Pull out every line in the material below that contains the word "date", and copy each one in full.

Records shown:
---*---

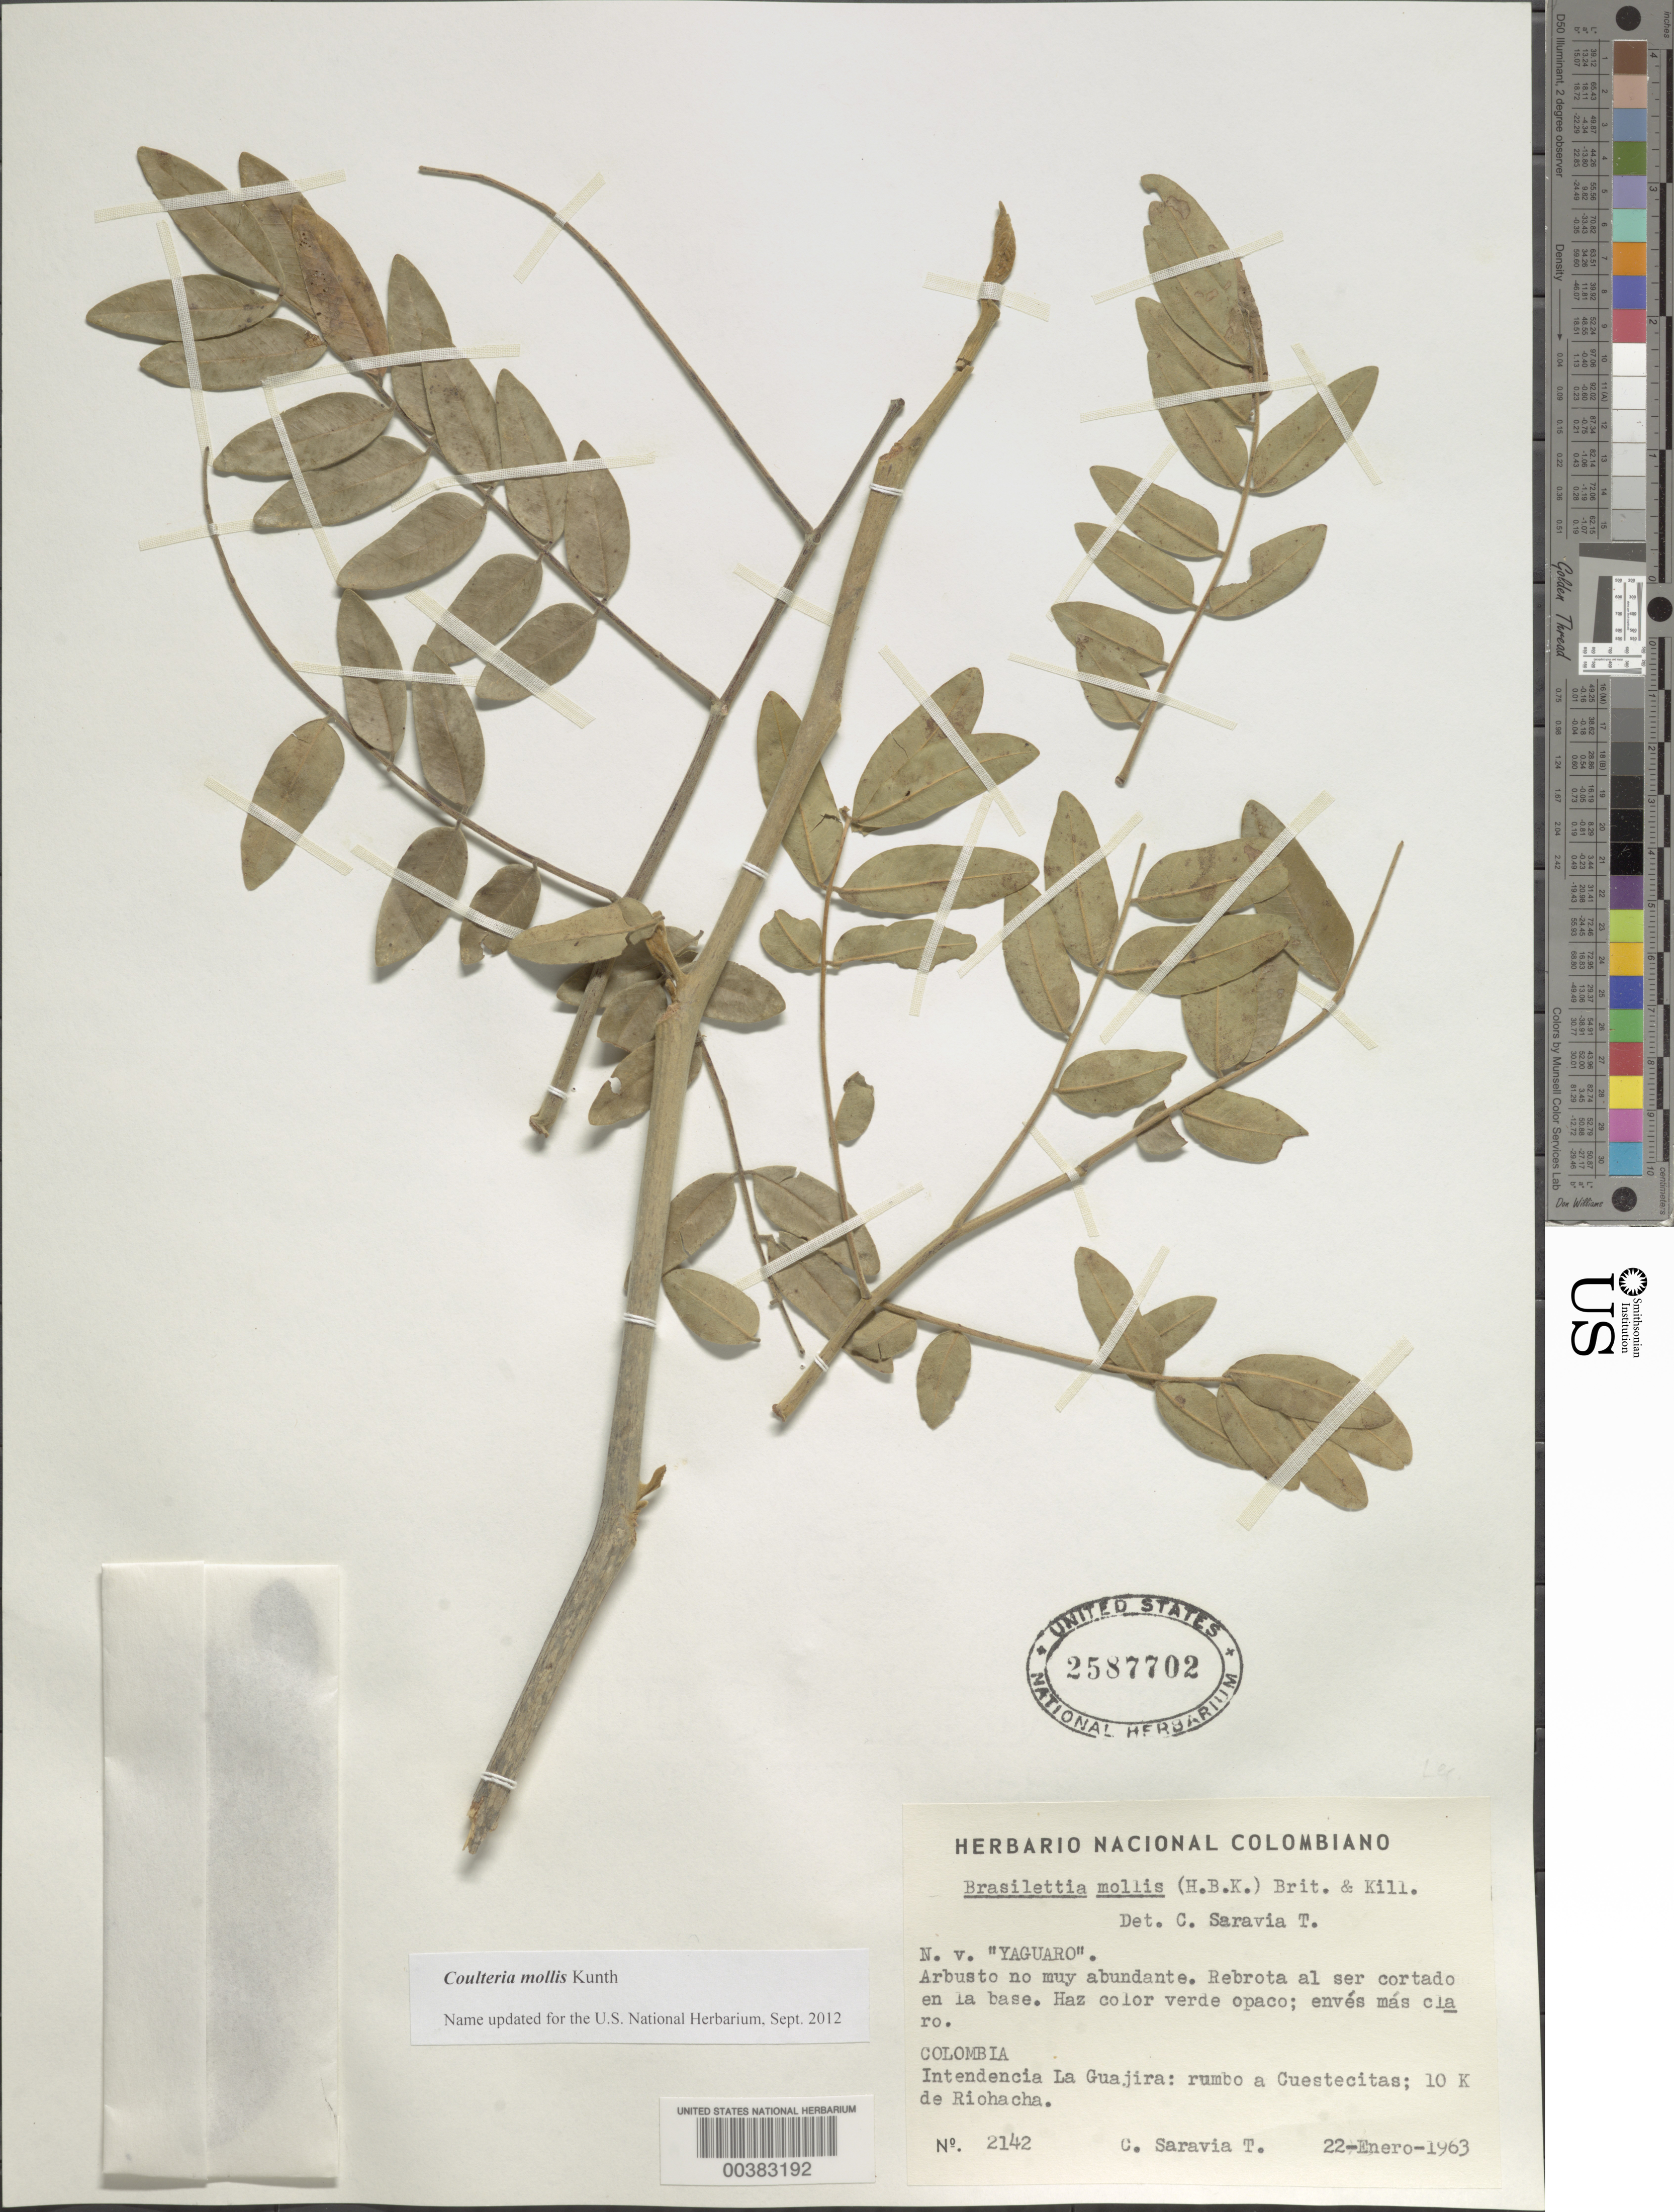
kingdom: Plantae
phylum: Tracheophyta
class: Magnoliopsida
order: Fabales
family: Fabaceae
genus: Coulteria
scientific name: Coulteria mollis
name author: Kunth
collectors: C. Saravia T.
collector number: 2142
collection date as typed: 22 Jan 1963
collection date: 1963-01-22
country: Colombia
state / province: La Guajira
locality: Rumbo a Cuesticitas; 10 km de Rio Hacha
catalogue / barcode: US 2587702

---*---

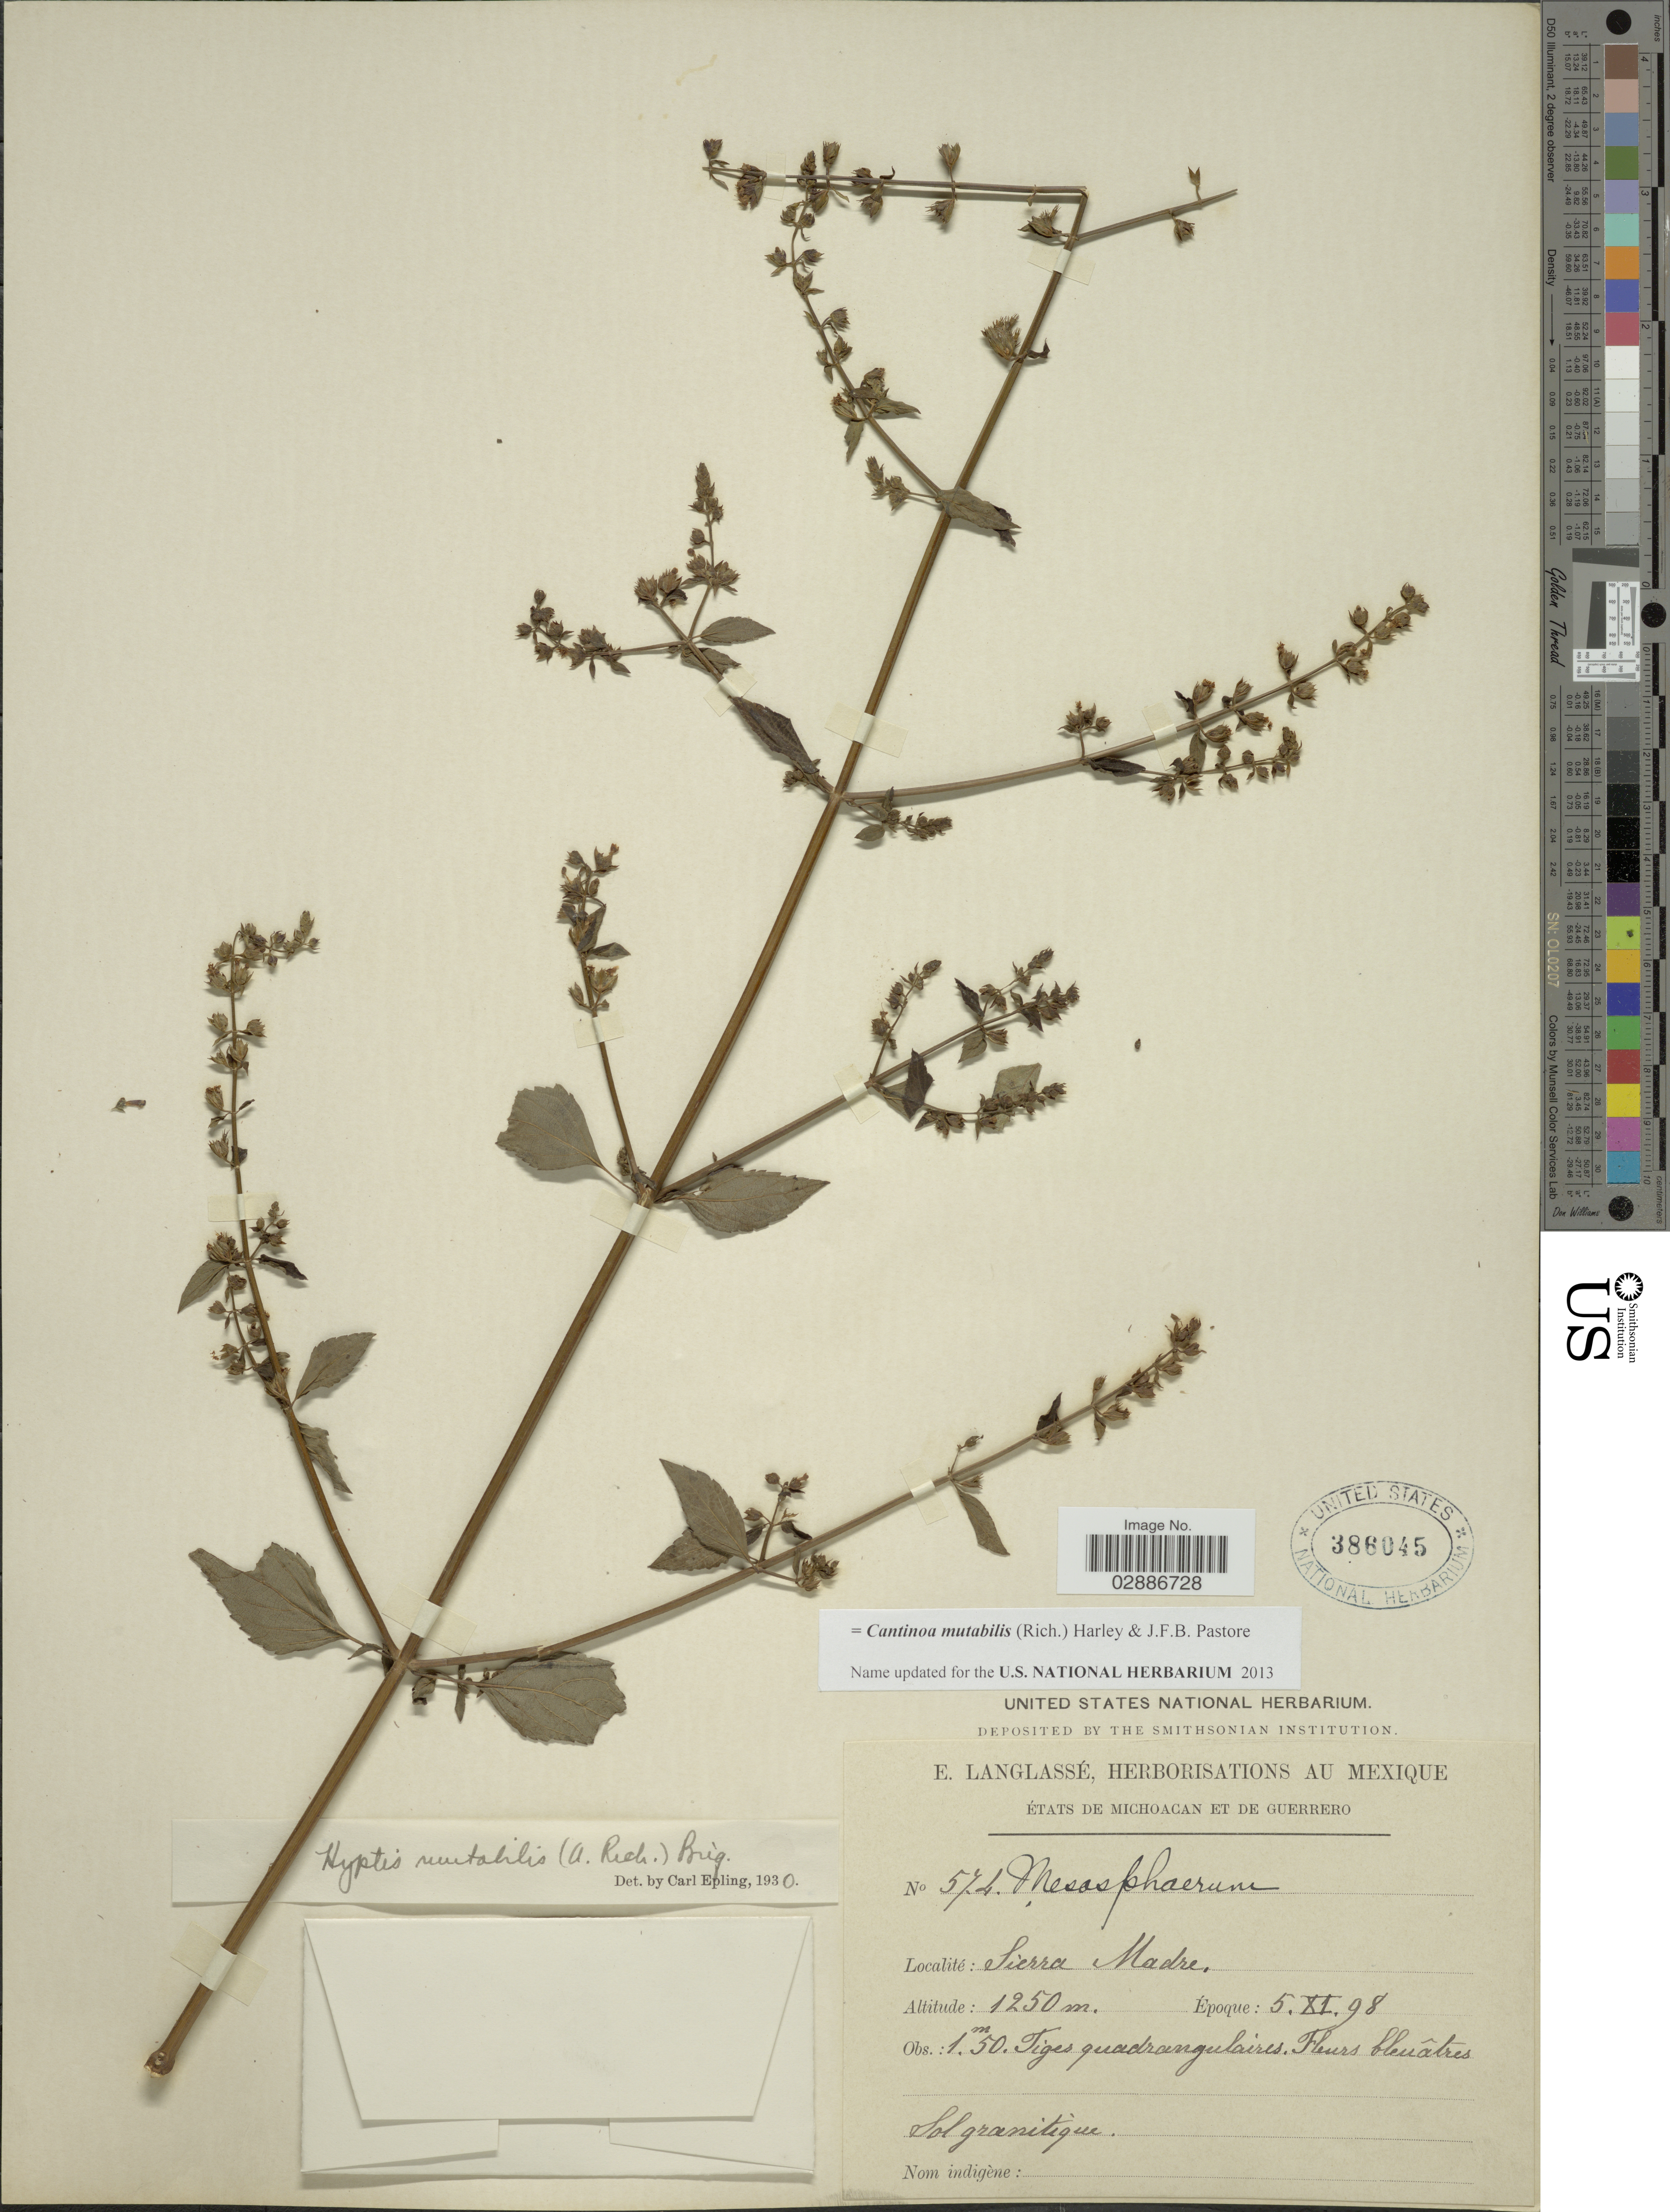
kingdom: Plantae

---*---

Expected answer:
collection date as typed: 22 Jan 1963
collection date: 1963-01-22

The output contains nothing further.